Why is a Common Size Financial Statement used?

This statement is used to analyze the changes within a company’s financials over time or compare the financials of different companies.

How is a Common Size Financial Statement created?

For an income statement, each entry is expressed as a percentage of total sales. For a balance sheet, each individual asset, liability, and equity account is expressed as a percentage of total assets.

What types of Common Size Financial Statements are there?

There are three types of Common Size Financial Statements – the Balance Sheet, the Income Statement, and the Cash Flow Statement.

How can Common Size Financial Statements be used in comparative analysis?

Common Size Financial Statements are an invaluable tool for comparative analysis. They standardize financial data, allowing for direct comparison of different companies, irrespective of size.

Will The Common Size Financial Statement Show The Company’s Profitability?

Yes, one can derive key profitability ratios like gross profit margin, net profit margin, etc., from the common size income statement. It also provides insights into cost structure.

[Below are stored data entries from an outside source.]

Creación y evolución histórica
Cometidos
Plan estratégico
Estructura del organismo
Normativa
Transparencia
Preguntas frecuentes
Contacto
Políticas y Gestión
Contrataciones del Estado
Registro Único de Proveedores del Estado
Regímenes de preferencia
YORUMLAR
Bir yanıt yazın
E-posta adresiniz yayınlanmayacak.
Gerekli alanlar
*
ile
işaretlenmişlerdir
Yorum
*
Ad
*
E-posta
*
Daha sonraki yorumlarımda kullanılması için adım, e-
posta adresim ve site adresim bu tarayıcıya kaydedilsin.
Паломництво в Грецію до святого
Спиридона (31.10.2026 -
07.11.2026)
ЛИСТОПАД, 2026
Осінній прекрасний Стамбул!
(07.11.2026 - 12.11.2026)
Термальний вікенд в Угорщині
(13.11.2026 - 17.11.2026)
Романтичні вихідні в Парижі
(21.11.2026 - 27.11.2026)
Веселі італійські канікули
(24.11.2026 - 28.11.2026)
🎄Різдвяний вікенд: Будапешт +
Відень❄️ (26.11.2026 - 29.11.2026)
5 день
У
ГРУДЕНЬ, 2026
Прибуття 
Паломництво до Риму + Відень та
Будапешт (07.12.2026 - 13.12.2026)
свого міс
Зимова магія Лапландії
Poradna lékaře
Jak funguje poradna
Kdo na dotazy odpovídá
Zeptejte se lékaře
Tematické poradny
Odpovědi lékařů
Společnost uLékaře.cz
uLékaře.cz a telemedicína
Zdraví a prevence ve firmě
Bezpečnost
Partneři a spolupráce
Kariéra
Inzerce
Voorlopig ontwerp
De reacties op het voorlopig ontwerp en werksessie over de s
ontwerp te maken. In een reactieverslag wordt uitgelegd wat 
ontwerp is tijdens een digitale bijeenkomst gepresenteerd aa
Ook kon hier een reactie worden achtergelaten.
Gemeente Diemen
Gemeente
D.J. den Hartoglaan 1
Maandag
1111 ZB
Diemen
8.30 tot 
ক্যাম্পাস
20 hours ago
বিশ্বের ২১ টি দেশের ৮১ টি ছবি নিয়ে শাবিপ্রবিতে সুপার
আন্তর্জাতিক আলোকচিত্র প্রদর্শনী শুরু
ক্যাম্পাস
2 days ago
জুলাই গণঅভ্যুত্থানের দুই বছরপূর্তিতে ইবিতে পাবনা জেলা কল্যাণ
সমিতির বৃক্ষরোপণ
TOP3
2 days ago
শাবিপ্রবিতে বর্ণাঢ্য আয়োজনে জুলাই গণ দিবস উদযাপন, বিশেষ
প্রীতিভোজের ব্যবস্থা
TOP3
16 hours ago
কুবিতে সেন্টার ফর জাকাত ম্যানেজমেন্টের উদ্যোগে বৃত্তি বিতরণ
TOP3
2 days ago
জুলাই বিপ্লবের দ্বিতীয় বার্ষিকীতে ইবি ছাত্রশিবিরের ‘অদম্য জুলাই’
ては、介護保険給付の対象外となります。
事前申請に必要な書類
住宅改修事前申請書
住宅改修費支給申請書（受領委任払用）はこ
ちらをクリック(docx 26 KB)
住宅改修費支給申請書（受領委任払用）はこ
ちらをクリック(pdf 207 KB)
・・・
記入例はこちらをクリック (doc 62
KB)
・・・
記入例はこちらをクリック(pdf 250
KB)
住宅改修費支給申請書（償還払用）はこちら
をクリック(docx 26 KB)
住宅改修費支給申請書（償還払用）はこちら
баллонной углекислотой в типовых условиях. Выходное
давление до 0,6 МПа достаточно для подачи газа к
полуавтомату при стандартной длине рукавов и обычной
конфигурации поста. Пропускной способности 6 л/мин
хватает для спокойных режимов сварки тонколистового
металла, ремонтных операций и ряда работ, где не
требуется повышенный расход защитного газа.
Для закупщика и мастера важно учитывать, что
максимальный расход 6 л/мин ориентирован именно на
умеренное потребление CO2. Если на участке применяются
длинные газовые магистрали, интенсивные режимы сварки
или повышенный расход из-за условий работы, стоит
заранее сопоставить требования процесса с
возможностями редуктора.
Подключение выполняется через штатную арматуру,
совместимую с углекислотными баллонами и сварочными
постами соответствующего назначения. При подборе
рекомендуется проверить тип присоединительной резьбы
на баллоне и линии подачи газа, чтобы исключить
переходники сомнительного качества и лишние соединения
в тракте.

Are Common Size Financial Statements used in trend analysis?

Yes, these statements are very effective for identifying trends over time with respect to different line items in percentage terms.

Does it make sense to create a Common Size Financial Statement for small businesses?

Yes, businesses of all sizes can benefit from this type of analysis. It provides a way to review the consistency and financial stability of the business over a particular period.

What is the main disadvantage of a Common Size Financial Statement?

A potential disadvantage of Common Size Financial Statements is that they may oversimplify the data. Large variations in account balances might be overlooked when all items are expressed as a percentage of the total.